:: ABOUT THIS TASK ::
Starting at the line that holds "left shoulder: (181, 374)" and stopping at the line that holds "right eye: (529, 278)", restate the records below word for word, with both of those lines included.

:: SUPPLIED ENTRIES ::
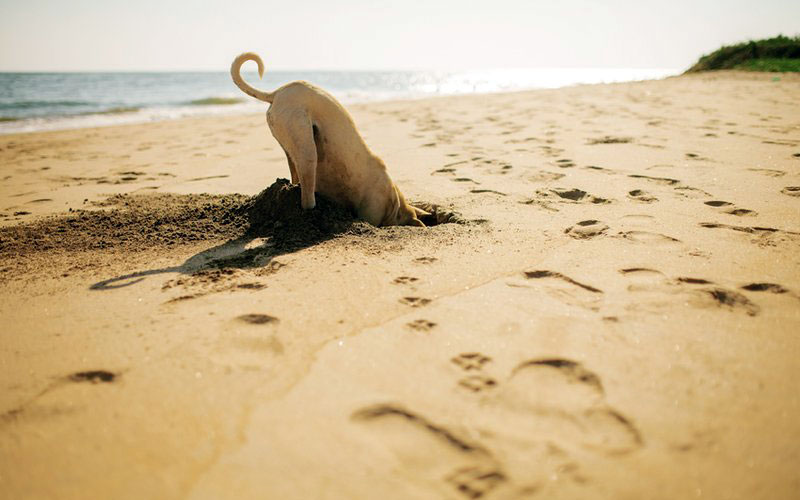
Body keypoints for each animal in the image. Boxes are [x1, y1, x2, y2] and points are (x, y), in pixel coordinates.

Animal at [231, 51, 432, 226]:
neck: (394, 202)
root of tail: (276, 93)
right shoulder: (371, 212)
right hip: (306, 148)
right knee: (307, 196)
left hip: (290, 144)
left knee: (295, 174)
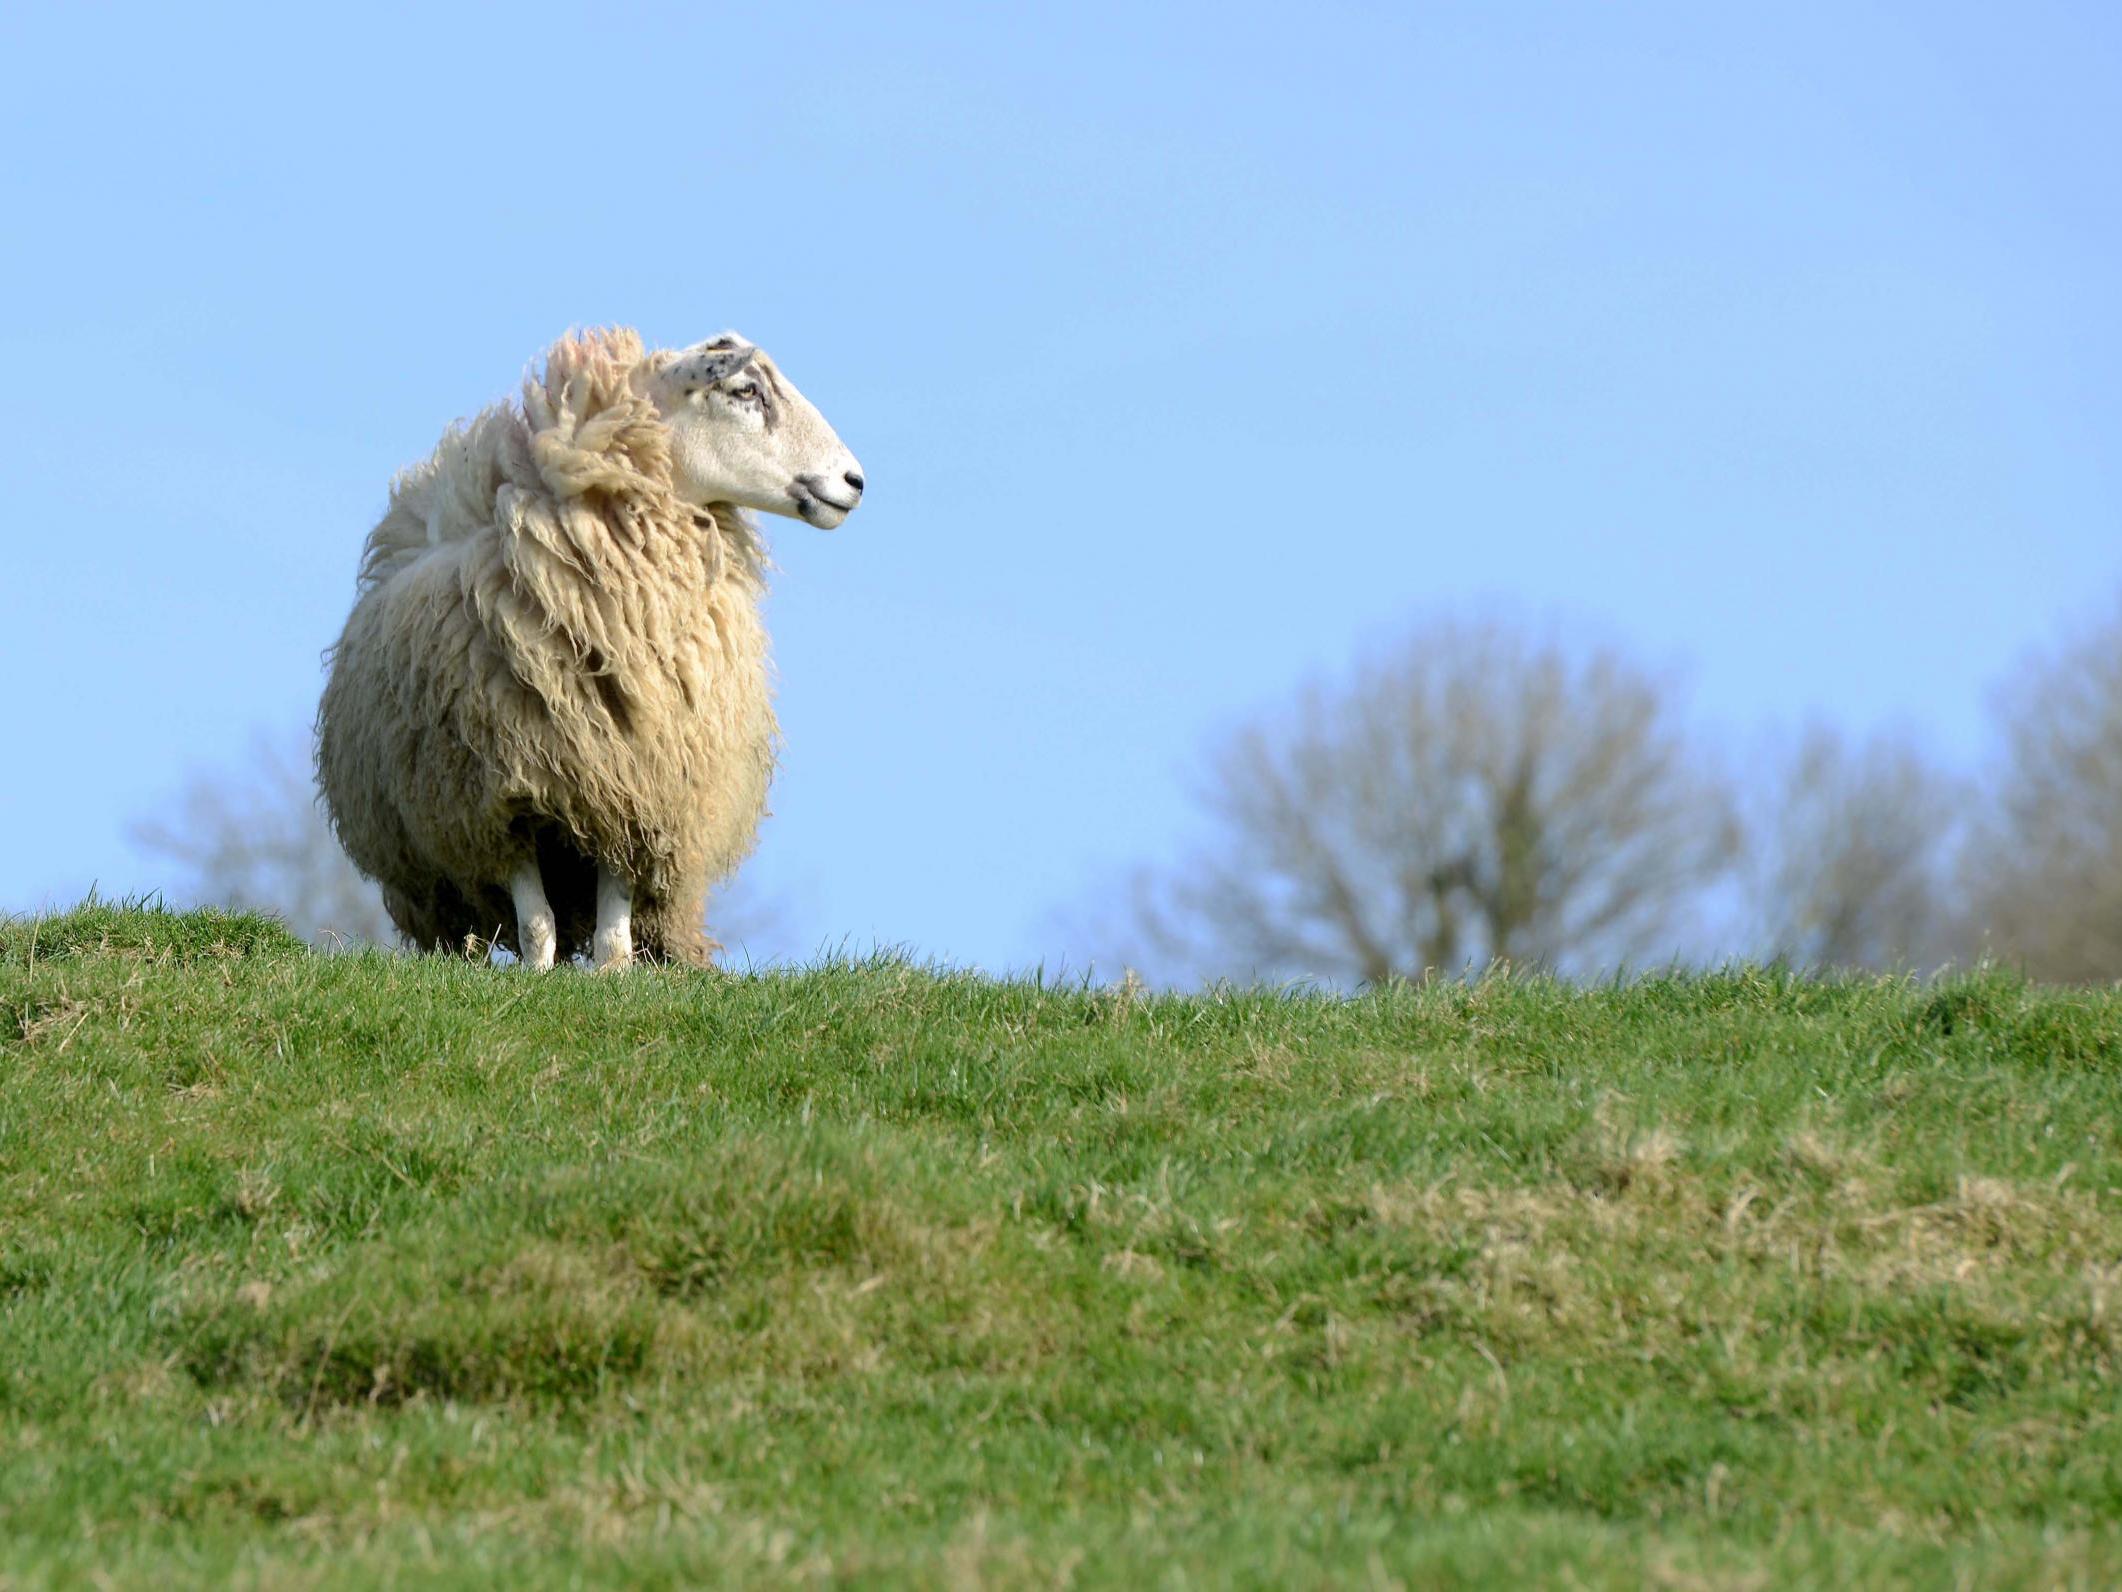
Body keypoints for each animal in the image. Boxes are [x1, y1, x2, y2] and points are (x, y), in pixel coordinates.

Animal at [314, 329, 861, 967]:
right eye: (745, 390)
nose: (855, 481)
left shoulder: (637, 784)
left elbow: (613, 924)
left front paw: (610, 973)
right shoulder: (503, 795)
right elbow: (536, 922)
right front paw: (538, 974)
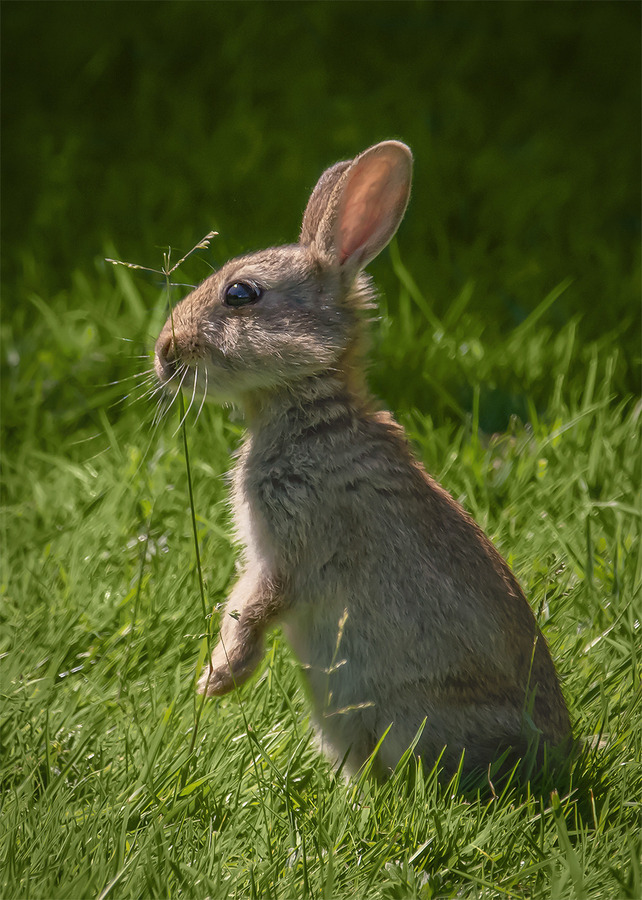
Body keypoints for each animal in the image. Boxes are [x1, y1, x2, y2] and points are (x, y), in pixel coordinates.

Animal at [154, 141, 568, 780]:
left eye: (241, 294)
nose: (163, 351)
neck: (309, 411)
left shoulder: (293, 544)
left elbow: (255, 605)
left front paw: (218, 679)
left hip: (411, 717)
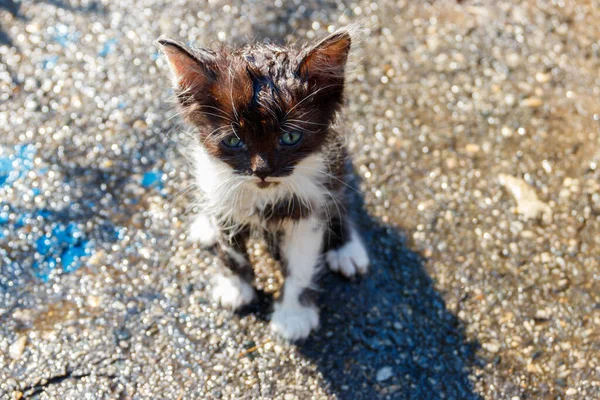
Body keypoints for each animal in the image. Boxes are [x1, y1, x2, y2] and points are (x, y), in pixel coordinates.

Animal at [157, 28, 368, 340]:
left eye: (290, 137)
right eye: (234, 140)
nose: (262, 170)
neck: (263, 195)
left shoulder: (309, 205)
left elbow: (301, 264)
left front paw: (293, 315)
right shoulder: (225, 198)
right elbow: (232, 250)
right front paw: (235, 288)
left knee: (340, 200)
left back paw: (347, 249)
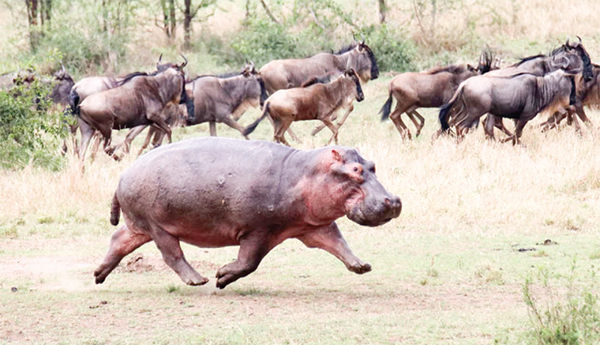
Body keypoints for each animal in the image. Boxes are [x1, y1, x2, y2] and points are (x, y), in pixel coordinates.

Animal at [94, 136, 400, 288]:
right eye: (356, 170)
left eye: (372, 165)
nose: (394, 201)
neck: (305, 173)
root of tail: (123, 175)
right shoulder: (259, 230)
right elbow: (249, 262)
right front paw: (221, 277)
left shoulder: (314, 225)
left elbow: (338, 243)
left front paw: (361, 266)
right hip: (158, 226)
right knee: (172, 255)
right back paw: (198, 280)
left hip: (139, 225)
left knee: (118, 240)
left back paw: (98, 274)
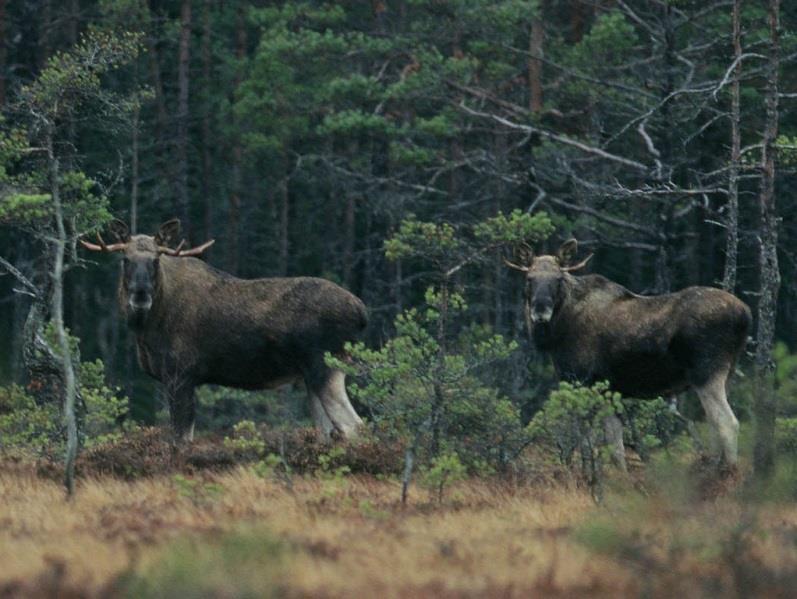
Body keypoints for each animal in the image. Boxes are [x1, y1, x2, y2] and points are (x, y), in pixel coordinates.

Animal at [81, 219, 366, 440]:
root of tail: (362, 313)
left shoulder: (181, 374)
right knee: (329, 431)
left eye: (155, 259)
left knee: (353, 427)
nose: (140, 294)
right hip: (310, 375)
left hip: (327, 366)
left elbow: (181, 440)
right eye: (125, 259)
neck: (146, 330)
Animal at [506, 239, 748, 468]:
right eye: (529, 278)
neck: (558, 332)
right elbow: (616, 448)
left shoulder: (582, 381)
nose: (540, 310)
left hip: (706, 373)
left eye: (558, 279)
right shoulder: (609, 390)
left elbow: (587, 446)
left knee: (727, 423)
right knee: (714, 425)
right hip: (726, 373)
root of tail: (746, 314)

:: ANSWER SPACE ::
left shoulder: (181, 374)
right knee: (329, 431)
left eye: (155, 259)
left knee: (353, 427)
nose: (140, 294)
right hip: (310, 375)
left hip: (327, 366)
left elbow: (181, 440)
right eye: (125, 259)
neck: (146, 330)
Animal at [506, 239, 748, 468]:
right eye: (529, 278)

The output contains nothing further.